▶ [DATASET EXTRACT]:
====

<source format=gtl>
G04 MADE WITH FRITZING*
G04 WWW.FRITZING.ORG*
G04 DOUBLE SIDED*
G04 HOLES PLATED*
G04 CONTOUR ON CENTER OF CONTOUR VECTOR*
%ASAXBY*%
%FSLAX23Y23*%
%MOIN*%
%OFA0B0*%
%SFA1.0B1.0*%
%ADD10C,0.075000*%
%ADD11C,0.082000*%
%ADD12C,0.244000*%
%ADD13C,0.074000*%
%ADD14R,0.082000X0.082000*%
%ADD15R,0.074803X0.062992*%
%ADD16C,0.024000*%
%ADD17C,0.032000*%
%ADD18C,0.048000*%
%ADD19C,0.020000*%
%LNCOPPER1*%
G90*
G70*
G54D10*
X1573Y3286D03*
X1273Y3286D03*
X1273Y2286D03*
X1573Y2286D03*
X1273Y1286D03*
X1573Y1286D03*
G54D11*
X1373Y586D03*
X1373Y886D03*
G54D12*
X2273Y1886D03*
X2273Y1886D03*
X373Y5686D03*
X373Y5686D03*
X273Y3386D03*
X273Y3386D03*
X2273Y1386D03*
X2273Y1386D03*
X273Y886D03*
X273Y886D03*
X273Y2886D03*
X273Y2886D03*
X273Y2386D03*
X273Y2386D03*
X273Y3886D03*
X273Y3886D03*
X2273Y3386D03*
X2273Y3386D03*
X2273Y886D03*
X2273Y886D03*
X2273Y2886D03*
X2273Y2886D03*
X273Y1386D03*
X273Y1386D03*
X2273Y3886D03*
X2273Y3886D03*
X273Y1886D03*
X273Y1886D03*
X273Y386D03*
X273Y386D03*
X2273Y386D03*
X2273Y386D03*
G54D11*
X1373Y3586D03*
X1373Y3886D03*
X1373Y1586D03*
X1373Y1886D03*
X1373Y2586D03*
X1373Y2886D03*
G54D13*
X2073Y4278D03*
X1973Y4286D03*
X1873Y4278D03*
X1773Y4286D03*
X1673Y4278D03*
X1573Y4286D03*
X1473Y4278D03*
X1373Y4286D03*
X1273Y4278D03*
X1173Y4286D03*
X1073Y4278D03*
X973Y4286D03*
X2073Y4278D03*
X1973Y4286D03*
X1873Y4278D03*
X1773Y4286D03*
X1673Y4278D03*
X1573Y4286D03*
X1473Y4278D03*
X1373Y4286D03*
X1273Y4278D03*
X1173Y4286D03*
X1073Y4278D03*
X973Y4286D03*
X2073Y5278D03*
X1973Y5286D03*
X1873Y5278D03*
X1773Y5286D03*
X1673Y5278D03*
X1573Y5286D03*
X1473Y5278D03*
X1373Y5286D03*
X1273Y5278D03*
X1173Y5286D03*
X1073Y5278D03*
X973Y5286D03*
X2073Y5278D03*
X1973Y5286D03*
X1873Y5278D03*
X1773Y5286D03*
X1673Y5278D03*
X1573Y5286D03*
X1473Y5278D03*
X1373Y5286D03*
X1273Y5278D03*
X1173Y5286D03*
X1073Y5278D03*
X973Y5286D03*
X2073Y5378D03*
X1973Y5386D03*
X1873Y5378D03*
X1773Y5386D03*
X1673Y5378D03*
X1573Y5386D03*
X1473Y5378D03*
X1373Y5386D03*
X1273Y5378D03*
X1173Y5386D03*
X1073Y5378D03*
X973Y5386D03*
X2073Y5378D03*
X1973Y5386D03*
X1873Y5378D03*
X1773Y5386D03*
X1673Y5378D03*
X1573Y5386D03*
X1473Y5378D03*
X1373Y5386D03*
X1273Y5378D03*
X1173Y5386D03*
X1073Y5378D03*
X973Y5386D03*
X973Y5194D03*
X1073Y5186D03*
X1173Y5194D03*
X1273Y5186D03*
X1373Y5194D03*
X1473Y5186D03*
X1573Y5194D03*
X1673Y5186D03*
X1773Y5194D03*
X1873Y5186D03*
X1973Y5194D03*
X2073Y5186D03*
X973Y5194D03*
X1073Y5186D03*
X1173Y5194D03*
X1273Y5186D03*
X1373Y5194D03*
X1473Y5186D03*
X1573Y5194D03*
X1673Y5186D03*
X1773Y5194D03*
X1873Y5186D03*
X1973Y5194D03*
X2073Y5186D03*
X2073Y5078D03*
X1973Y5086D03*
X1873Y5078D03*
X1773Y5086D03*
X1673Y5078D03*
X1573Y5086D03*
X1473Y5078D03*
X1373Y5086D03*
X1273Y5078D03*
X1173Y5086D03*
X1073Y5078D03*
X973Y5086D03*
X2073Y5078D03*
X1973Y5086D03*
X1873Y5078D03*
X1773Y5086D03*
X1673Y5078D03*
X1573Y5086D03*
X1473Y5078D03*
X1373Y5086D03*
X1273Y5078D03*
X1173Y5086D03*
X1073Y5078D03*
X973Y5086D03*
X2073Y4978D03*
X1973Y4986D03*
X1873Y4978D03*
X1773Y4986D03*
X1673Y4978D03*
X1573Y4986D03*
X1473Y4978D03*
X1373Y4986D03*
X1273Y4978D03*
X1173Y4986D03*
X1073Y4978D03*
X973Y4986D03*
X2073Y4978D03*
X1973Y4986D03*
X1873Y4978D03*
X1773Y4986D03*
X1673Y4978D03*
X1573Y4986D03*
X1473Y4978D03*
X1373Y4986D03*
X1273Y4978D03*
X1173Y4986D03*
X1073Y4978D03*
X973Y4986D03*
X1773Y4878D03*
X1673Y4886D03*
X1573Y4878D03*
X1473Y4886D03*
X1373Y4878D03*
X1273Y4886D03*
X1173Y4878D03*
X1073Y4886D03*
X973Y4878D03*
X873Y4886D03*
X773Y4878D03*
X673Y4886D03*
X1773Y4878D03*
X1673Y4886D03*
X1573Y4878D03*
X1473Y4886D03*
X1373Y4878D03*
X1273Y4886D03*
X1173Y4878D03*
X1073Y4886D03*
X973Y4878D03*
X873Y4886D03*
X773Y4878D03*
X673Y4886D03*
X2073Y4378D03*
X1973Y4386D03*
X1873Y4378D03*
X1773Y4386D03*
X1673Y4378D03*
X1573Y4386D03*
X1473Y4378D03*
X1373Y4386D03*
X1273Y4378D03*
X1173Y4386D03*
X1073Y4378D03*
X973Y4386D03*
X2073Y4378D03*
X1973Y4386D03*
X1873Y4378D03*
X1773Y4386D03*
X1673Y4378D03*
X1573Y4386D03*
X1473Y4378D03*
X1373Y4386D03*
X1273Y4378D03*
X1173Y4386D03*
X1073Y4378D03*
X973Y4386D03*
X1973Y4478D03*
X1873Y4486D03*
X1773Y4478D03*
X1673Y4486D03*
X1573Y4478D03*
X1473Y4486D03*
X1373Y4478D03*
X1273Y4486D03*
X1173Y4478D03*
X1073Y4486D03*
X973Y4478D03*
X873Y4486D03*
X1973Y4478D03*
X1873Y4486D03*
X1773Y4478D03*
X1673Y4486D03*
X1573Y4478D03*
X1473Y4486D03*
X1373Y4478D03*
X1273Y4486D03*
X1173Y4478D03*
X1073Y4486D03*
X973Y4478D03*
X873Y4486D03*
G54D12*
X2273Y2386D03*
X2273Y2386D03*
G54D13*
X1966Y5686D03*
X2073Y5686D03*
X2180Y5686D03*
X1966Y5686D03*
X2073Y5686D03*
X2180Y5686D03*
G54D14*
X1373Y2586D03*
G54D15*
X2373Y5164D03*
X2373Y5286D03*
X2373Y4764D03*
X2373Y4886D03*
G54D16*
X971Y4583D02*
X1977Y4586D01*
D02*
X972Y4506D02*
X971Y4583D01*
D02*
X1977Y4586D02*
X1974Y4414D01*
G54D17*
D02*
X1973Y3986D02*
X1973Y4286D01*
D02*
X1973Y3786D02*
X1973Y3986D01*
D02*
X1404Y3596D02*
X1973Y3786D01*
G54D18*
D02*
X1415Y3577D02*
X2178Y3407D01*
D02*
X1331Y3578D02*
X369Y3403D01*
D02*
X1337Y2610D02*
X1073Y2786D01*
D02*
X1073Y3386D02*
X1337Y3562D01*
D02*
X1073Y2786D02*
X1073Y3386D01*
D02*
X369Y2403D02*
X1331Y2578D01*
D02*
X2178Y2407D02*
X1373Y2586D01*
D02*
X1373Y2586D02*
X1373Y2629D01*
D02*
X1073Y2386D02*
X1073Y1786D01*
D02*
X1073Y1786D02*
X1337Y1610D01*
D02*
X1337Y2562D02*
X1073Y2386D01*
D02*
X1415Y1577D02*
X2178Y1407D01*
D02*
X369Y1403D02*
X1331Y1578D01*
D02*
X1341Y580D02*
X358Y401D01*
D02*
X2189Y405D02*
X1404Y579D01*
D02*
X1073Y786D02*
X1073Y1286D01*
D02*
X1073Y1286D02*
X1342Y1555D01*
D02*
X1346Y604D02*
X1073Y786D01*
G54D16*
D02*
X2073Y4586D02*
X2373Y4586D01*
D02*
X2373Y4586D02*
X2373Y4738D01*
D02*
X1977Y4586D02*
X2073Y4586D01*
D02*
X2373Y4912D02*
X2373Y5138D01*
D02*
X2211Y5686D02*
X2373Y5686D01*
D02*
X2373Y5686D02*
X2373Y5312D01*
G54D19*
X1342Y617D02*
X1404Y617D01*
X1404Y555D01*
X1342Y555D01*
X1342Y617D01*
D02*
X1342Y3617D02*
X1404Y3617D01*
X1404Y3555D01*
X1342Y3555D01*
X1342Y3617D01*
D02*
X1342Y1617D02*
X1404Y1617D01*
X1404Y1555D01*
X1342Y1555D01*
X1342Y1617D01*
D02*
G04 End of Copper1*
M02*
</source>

====

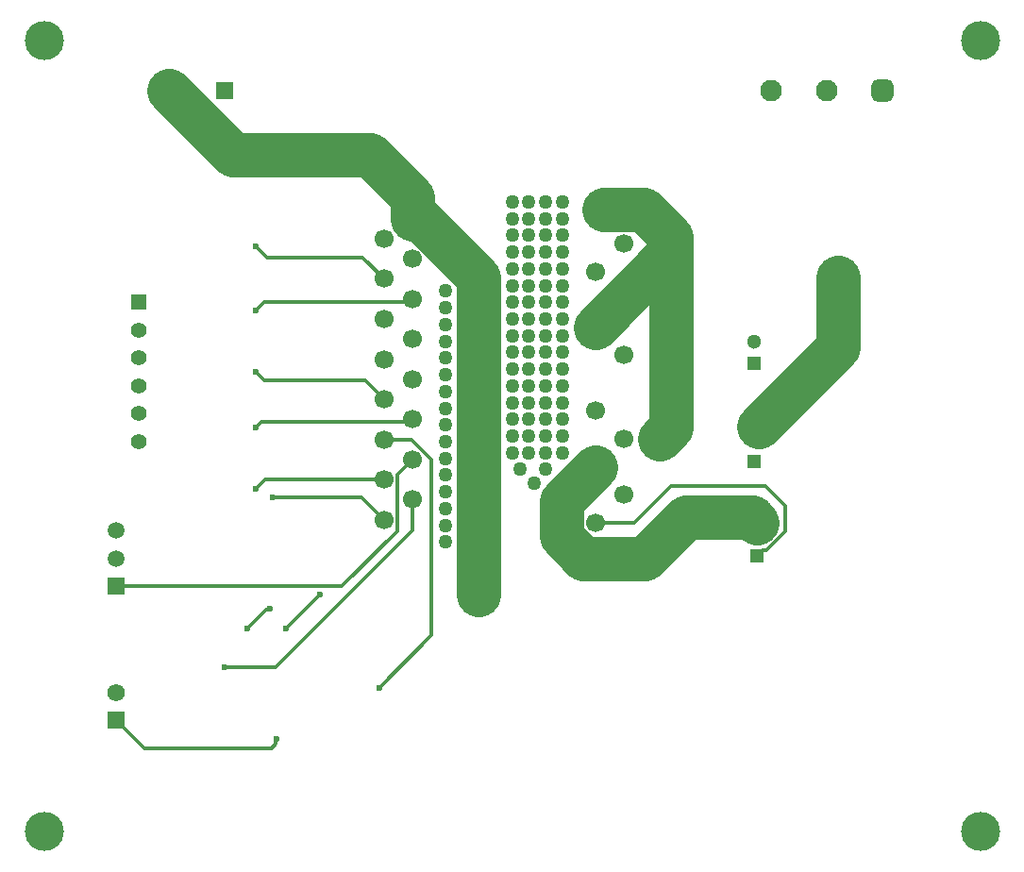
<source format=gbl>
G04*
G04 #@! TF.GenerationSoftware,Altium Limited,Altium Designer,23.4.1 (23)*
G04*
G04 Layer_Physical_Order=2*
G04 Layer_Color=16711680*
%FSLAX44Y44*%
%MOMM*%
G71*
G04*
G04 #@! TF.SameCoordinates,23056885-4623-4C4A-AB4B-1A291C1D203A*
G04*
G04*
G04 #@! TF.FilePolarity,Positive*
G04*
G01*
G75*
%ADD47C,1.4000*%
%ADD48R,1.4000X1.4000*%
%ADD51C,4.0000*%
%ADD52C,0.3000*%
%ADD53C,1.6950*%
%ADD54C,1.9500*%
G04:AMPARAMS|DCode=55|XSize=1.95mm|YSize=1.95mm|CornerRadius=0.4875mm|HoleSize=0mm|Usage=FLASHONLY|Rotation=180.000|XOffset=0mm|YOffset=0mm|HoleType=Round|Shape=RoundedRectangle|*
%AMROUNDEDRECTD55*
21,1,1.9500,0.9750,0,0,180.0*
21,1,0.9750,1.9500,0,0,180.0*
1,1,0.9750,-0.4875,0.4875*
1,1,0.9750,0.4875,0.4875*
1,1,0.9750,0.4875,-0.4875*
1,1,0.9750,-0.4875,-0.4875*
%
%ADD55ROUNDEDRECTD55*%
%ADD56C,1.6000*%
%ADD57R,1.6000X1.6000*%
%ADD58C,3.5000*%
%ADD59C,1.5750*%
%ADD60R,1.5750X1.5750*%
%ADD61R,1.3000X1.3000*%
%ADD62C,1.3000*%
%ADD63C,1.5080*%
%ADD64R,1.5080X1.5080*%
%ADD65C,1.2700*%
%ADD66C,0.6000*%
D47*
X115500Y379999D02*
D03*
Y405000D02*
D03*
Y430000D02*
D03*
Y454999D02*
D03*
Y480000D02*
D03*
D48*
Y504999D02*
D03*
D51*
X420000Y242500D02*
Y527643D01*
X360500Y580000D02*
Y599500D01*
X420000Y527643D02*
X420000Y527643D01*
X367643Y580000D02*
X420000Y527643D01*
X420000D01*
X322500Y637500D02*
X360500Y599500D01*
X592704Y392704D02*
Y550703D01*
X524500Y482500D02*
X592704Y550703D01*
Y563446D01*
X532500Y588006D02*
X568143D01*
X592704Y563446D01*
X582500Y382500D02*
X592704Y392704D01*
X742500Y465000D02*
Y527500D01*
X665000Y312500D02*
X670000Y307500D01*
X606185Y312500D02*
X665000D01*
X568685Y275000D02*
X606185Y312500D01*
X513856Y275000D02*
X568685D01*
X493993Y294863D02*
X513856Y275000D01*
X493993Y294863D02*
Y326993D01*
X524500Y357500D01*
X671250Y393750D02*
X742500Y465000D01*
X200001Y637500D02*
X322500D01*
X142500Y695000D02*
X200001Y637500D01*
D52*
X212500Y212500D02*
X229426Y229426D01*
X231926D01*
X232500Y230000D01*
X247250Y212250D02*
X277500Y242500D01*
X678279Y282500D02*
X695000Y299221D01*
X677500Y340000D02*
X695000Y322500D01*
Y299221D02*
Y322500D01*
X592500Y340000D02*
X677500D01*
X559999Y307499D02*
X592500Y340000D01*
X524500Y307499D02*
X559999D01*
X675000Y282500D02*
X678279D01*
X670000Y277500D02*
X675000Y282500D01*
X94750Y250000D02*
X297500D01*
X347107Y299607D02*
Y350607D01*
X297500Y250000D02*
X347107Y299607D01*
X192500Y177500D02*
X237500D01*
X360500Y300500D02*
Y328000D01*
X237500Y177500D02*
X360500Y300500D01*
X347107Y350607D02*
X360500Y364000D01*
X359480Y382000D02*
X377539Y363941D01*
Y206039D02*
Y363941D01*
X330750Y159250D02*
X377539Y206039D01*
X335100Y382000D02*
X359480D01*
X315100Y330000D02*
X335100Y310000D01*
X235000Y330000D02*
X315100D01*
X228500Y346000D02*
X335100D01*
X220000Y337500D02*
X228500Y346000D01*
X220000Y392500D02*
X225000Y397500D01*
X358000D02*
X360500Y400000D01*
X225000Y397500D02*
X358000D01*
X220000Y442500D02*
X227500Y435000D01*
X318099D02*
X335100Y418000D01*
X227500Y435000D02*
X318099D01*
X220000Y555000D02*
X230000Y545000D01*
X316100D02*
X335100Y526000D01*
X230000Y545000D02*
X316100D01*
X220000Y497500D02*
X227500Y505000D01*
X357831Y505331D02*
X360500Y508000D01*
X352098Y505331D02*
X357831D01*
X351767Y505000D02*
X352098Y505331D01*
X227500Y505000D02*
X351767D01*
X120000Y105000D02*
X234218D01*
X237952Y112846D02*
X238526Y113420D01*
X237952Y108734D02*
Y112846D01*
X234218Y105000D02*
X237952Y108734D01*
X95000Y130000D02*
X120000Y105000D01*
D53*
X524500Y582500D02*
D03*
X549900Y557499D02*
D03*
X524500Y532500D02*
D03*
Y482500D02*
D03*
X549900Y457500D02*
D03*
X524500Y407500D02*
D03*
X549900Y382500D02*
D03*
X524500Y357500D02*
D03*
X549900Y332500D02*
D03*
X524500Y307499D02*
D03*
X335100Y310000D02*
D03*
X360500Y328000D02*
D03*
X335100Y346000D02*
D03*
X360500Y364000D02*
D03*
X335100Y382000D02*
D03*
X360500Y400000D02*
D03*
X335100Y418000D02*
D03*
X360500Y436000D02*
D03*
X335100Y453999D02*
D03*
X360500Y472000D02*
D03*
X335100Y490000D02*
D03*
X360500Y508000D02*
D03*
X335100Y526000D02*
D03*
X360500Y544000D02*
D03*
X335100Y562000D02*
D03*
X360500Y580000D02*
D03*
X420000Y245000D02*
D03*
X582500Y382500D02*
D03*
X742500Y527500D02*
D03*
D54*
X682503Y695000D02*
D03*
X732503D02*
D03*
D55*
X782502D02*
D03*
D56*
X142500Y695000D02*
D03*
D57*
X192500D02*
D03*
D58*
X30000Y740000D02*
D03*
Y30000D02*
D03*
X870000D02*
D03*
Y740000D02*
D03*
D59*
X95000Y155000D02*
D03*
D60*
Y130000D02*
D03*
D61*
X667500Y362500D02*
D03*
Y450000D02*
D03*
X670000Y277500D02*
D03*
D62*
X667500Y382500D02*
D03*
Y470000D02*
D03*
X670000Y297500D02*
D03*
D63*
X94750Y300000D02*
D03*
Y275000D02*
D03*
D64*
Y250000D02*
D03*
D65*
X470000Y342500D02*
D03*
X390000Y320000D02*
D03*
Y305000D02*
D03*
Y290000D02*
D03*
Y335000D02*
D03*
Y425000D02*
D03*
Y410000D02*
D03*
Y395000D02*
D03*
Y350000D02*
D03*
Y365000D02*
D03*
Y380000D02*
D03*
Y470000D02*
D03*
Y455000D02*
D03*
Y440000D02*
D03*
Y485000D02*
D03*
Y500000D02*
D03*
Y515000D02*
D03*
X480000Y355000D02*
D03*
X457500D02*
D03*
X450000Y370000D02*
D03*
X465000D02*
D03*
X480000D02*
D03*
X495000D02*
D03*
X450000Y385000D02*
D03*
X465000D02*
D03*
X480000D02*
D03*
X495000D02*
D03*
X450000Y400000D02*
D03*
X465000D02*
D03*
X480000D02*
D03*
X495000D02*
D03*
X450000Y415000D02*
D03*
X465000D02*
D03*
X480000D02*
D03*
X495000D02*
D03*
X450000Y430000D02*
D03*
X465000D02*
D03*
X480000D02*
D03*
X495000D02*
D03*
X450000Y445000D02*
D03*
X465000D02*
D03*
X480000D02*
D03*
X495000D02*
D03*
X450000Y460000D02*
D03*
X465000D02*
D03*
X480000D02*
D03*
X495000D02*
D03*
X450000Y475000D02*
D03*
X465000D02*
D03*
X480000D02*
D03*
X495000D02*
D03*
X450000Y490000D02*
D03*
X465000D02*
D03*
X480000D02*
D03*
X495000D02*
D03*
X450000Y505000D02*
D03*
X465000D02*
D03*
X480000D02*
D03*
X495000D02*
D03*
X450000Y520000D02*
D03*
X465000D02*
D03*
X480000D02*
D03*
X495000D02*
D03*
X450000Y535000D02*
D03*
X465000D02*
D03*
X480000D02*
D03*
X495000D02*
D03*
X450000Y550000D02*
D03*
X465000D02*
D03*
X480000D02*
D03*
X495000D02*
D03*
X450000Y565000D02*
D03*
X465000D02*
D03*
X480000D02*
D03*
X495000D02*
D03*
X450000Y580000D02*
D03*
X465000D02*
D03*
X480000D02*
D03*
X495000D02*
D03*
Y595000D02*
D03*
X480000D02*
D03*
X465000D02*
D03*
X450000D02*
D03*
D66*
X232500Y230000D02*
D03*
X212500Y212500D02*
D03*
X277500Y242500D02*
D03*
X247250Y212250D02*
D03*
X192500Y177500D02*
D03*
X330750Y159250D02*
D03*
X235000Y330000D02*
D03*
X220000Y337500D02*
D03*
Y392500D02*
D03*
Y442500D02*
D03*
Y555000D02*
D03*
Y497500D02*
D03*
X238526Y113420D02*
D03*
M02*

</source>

====

▶ [WORK TO COMPLETE]:
Pull out every line above that holds the word "source".

▶ [YOUR RESPONSE]:
<source format=gtl>
</source>
<source format=gbl>
</source>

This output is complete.